[Stored records]
Segment Open

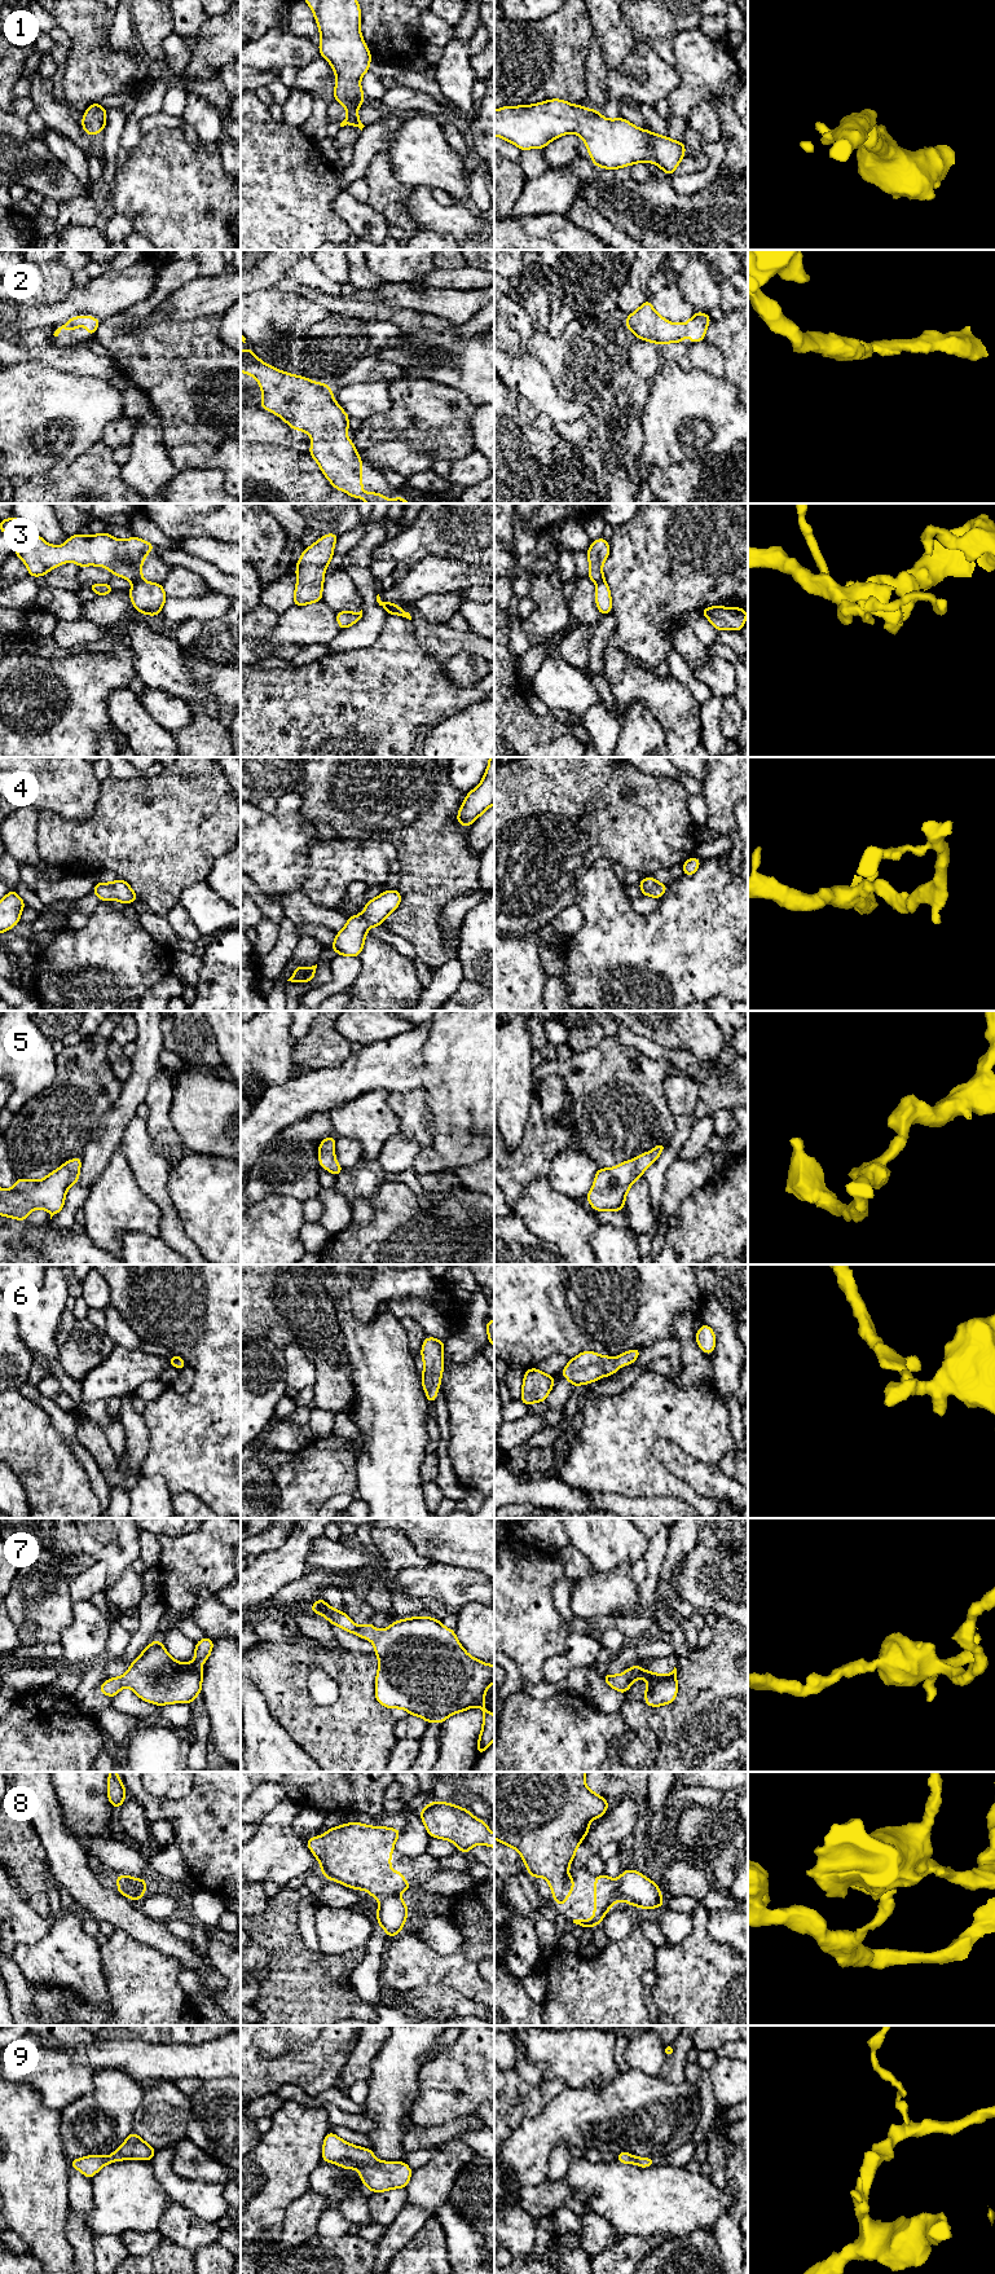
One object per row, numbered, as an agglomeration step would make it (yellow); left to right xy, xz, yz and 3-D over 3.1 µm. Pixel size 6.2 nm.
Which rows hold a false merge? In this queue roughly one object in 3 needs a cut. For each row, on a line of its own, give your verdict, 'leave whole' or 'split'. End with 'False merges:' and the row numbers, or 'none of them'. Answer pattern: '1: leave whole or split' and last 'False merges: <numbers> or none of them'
1: leave whole
2: leave whole
3: split
4: leave whole
5: leave whole
6: leave whole
7: leave whole
8: split
9: leave whole
False merges: 3, 8

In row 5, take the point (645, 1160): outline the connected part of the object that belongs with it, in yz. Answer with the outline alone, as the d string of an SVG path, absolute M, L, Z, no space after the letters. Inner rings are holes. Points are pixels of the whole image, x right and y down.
M659 1143L652 1151L624 1161L617 1166L599 1167L594 1178L594 1186L586 1195L591 1208L598 1211L621 1211L625 1206L626 1193L633 1183L643 1175L646 1169L659 1158L665 1148L664 1143Z

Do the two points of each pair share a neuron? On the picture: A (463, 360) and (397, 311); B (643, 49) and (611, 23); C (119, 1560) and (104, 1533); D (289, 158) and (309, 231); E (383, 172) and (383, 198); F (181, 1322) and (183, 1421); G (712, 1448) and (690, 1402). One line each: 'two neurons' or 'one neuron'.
A: two neurons
B: two neurons
C: one neuron
D: one neuron
E: one neuron
F: one neuron
G: one neuron

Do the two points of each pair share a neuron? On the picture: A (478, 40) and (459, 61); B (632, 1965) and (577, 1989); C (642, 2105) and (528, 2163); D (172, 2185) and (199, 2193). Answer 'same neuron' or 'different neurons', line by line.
A: different neurons
B: same neuron
C: same neuron
D: same neuron

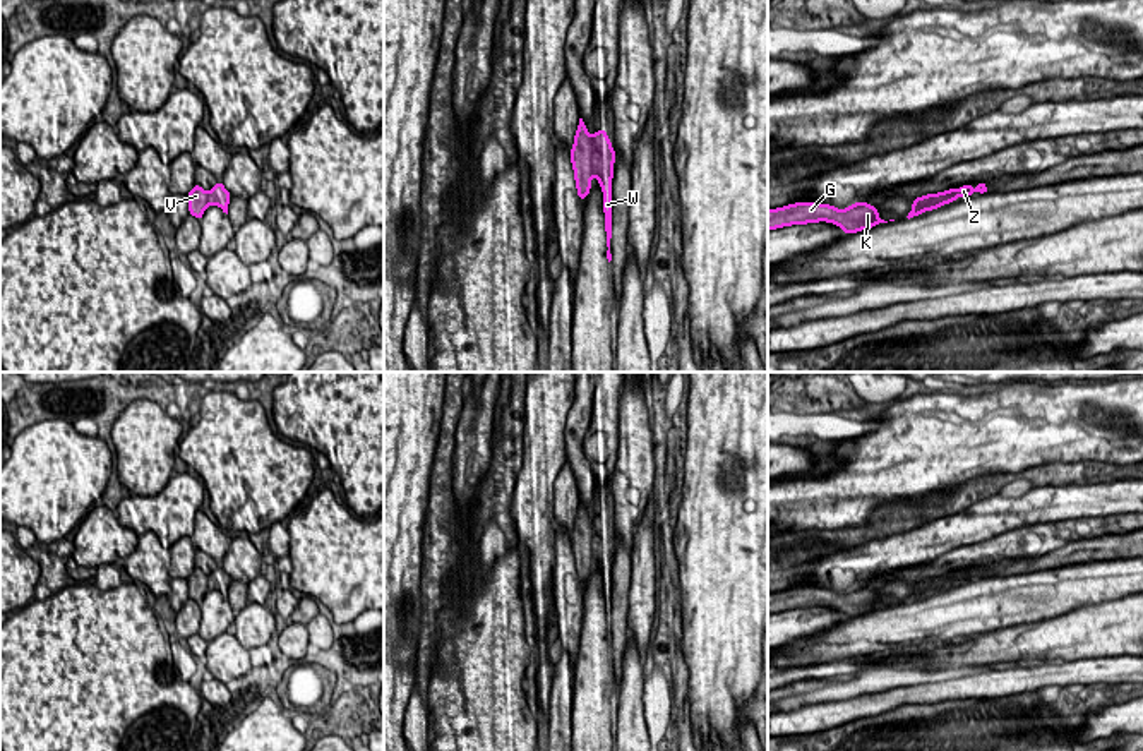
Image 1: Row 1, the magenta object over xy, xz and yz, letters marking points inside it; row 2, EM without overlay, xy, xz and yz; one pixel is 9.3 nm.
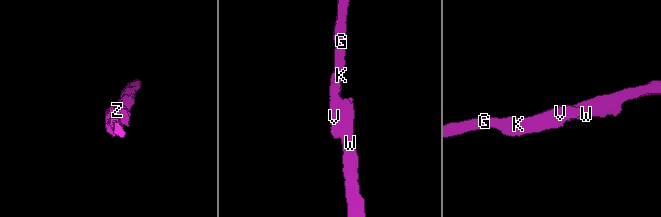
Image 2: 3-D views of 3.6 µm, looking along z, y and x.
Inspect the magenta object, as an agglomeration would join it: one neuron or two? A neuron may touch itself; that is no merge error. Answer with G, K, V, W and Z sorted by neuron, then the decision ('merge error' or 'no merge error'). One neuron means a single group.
groups G K V Z / W; merge error

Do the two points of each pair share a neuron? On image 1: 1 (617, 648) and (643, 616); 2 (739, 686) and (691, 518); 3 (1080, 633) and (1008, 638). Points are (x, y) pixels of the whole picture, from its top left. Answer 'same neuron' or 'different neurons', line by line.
1: different neurons
2: same neuron
3: same neuron

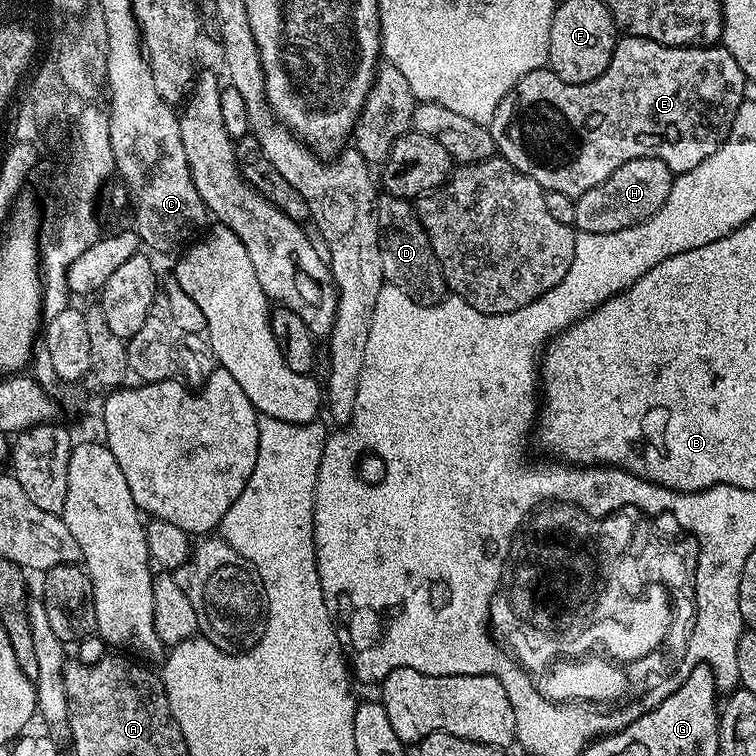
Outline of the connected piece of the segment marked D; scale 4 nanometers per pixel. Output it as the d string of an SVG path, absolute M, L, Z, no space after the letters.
M384 194L379 197L376 213L380 223L380 249L385 281L407 292L413 300L425 304L435 304L445 299L444 271L430 246L430 238L422 222L416 217L415 207L400 196Z

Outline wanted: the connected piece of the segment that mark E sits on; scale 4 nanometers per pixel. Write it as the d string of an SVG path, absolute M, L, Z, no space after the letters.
M624 34L617 39L610 66L590 82L567 84L547 67L523 76L498 102L490 131L496 152L510 166L534 178L545 192L558 190L558 194L575 198L606 182L618 166L634 158L658 158L670 166L673 174L694 170L698 162L706 162L732 132L738 106L745 101L745 81L742 66L723 46L675 48Z

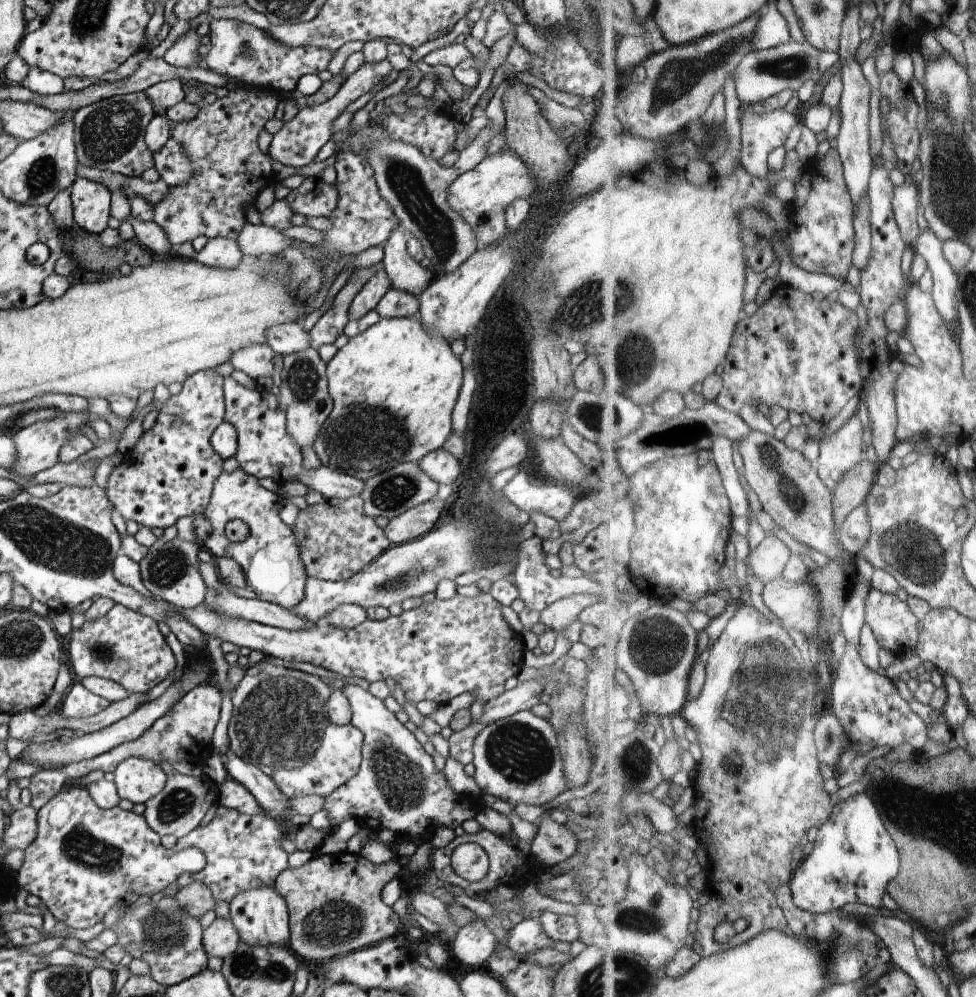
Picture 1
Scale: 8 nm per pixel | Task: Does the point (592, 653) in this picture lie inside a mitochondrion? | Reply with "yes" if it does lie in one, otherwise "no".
no

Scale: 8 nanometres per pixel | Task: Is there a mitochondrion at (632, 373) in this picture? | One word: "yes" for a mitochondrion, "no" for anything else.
yes

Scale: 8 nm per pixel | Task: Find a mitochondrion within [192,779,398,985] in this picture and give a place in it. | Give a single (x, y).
(334, 922)

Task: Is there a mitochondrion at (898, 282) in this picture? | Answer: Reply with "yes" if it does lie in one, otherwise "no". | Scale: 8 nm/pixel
no

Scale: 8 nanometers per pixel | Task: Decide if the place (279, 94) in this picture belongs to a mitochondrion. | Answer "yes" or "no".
no

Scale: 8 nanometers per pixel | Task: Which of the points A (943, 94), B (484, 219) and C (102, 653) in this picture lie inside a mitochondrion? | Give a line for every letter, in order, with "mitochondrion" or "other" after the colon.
A: mitochondrion
B: mitochondrion
C: mitochondrion

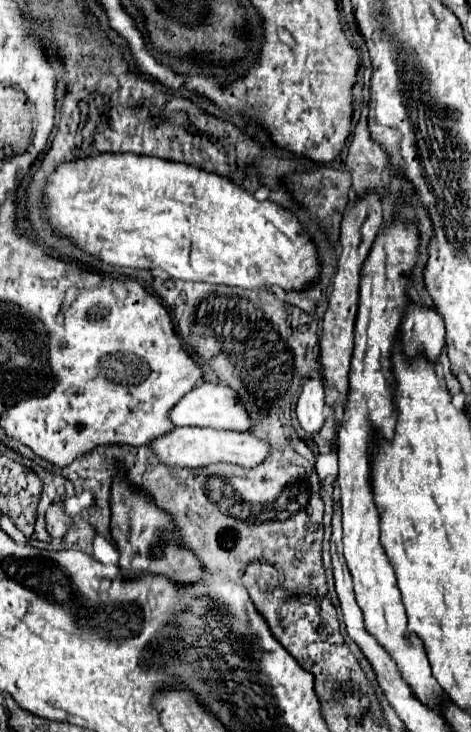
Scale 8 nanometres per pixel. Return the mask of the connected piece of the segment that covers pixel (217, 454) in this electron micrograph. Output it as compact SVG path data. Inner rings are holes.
M174 427L172 431L150 441L148 447L164 465L172 465L172 467L204 467L220 461L242 467L254 467L262 463L270 451L264 441L250 437L250 433L218 431L218 429L202 429L202 427Z

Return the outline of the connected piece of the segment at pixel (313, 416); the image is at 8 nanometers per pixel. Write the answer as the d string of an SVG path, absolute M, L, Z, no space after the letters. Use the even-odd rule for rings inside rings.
M308 381L298 397L296 415L302 429L310 435L318 433L326 419L326 403L324 403L324 387L322 381Z

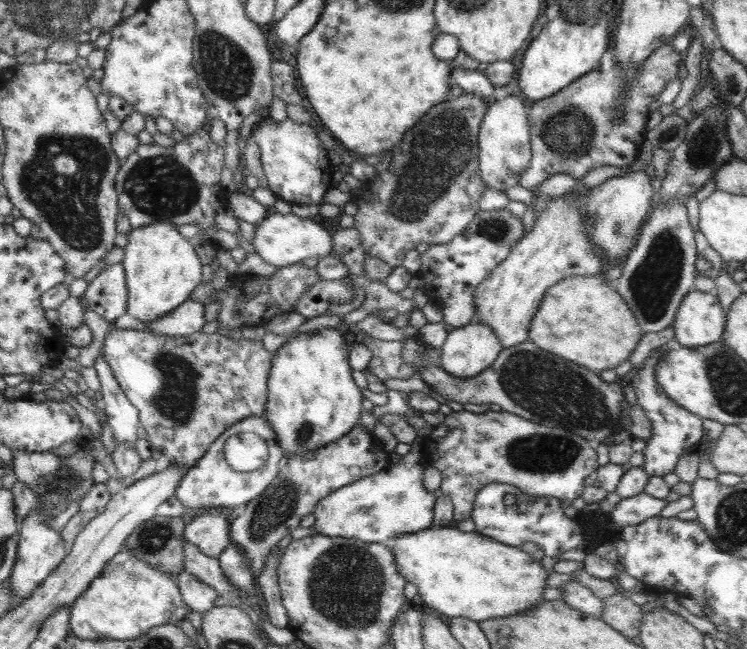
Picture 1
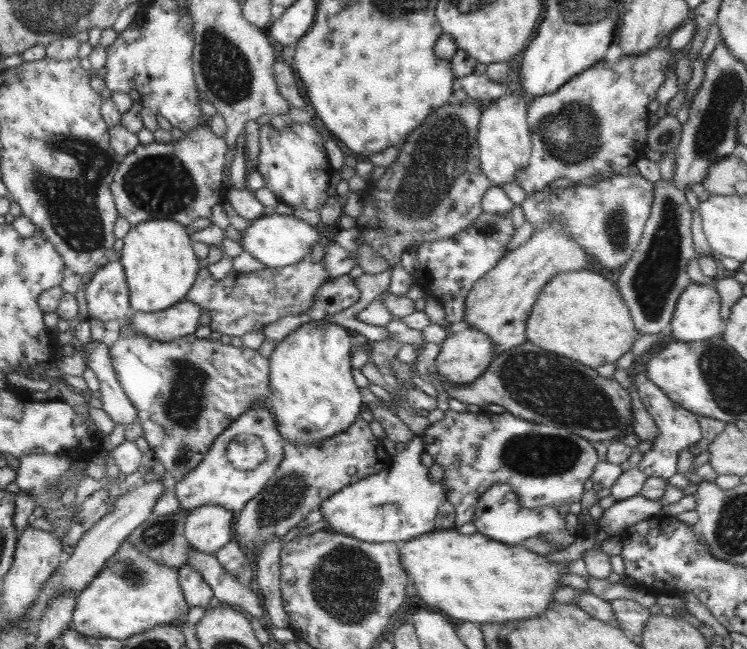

Segment Closed

WHAT YOU ARE ASKED TO DO: Every entry above should be given again exactly, with no images included.

SOLUTION TO THIS PROBLEM:
One object per row, numbered, as an agglomeration step would make it (yellow); left to right xy, xz, yz and 3-D over 3.1 µm. Pixel size 6.2 nm.
Which rows hold a false merge? In this queue roughly one object in 3 needs a cut. For each row, on a line of its own, give your verdict, 'leave whole' or 'split'. End with 'False merges:' and the row numbers, or 'none of them'. Answer pattern: '1: leave whole or split' and last 'False merges: <numbers> or none of them'
1: leave whole
2: leave whole
3: split
4: leave whole
5: leave whole
6: leave whole
7: leave whole
8: split
9: leave whole
False merges: 3, 8

In row 5, take the point (645, 1160): outline the connected part of the object that belongs with it, in yz. Answer with the outline alone, as the d string of an SVG path, absolute M, L, Z, no space after the letters. Inner rings are holes. Points are pixels of the whole image, x right and y down.
M659 1143L652 1151L624 1161L617 1166L599 1167L594 1178L594 1186L586 1195L591 1208L598 1211L621 1211L625 1206L626 1193L633 1183L643 1175L646 1169L659 1158L665 1148L664 1143Z

Do the two points of each pair share a neuron? On the picture: A (463, 360) and (397, 311); B (643, 49) and (611, 23); C (119, 1560) and (104, 1533); D (289, 158) and (309, 231); E (383, 172) and (383, 198); F (181, 1322) and (183, 1421); G (712, 1448) and (690, 1402). One line each: 'two neurons' or 'one neuron'.
A: two neurons
B: two neurons
C: one neuron
D: one neuron
E: one neuron
F: one neuron
G: one neuron

Do the two points of each pair share a neuron? On the picture: A (478, 40) and (459, 61); B (632, 1965) and (577, 1989); C (642, 2105) and (528, 2163); D (172, 2185) and (199, 2193). Answer 'same neuron' or 'different neurons', line by line.
A: different neurons
B: same neuron
C: same neuron
D: same neuron

Image 1: Row 1, the magenta object over xy, xz and yz, letters marking points inside it; row 2, EM without overlay, xy, xz and yz; one pixel is 9.3 nm.
Image 2: 3-D views of 3.6 µm, looking along z, y and x.
Inspect the magenta object, as an agglomeration would join it: one neuron or two? A neuron may touch itself; that is no merge error. Answer with G, K, V, W and Z sorted by neuron, then the decision ('merge error' or 'no merge error'). One neuron means a single group.
groups G K V Z / W; merge error

Do the two points of each pair share a neuron? On image 1: 1 (617, 648) and (643, 616); 2 (739, 686) and (691, 518); 3 (1080, 633) and (1008, 638). Points are (x, y) pixels of the whole picture, from its top left. Answer 'same neuron' or 'different neurons', line by line.
1: different neurons
2: same neuron
3: same neuron

Outline of the connected piece of the segment marked D; scale 4 nanometers per pixel. Output it as the d string of an SVG path, absolute M, L, Z, no space after the letters.
M384 194L379 197L376 213L380 223L380 249L385 281L407 292L413 300L425 304L435 304L445 299L444 271L430 246L430 238L422 222L416 217L415 207L400 196Z

Outline wanted: the connected piece of the segment that mark E sits on; scale 4 nanometers per pixel. Write it as the d string of an SVG path, absolute M, L, Z, no space after the letters.
M624 34L617 39L610 66L590 82L567 84L547 67L523 76L498 102L490 131L496 152L510 166L534 178L545 192L558 190L558 194L575 198L606 182L618 166L634 158L658 158L670 166L673 174L694 170L698 162L706 162L732 132L738 106L745 101L745 81L742 66L723 46L675 48Z

Picture 1
Scale: 8 nm per pixel | Task: Does the point (592, 653) in this picture lie inside a mitochondrion? | Reply with "yes" if it does lie in one, otherwise "no".
no

Scale: 8 nanometres per pixel | Task: Is there a mitochondrion at (632, 373) in this picture? | One word: "yes" for a mitochondrion, "no" for anything else.
yes

Scale: 8 nm per pixel | Task: Find a mitochondrion within [192,779,398,985] in this picture and give a place in it. | Give a single (x, y).
(334, 922)

Task: Is there a mitochondrion at (898, 282) in this picture? | Answer: Reply with "yes" if it does lie in one, otherwise "no". | Scale: 8 nm/pixel
no

Scale: 8 nanometers per pixel | Task: Decide if the place (279, 94) in this picture belongs to a mitochondrion. | Answer "yes" or "no".
no

Scale: 8 nanometers per pixel | Task: Which of the points A (943, 94), B (484, 219) and C (102, 653) in this picture lie inside a mitochondrion? | Give a line for every letter, in order, with "mitochondrion" or "other" after the colon.
A: mitochondrion
B: mitochondrion
C: mitochondrion

Scale 8 nanometres per pixel. Return the mask of the connected piece of the segment that covers pixel (217, 454) in this electron micrograph. Output it as compact SVG path data. Inner rings are holes.
M174 427L172 431L150 441L148 447L164 465L172 465L172 467L204 467L220 461L242 467L254 467L262 463L270 451L264 441L250 437L250 433L218 431L218 429L202 429L202 427Z

Return the outline of the connected piece of the segment at pixel (313, 416); the image is at 8 nanometers per pixel. Write the answer as the d string of an SVG path, absolute M, L, Z, no space after the letters. Use the even-odd rule for rings inside rings.
M308 381L298 397L296 415L302 429L310 435L318 433L326 419L326 403L324 403L324 387L322 381Z

Picture 1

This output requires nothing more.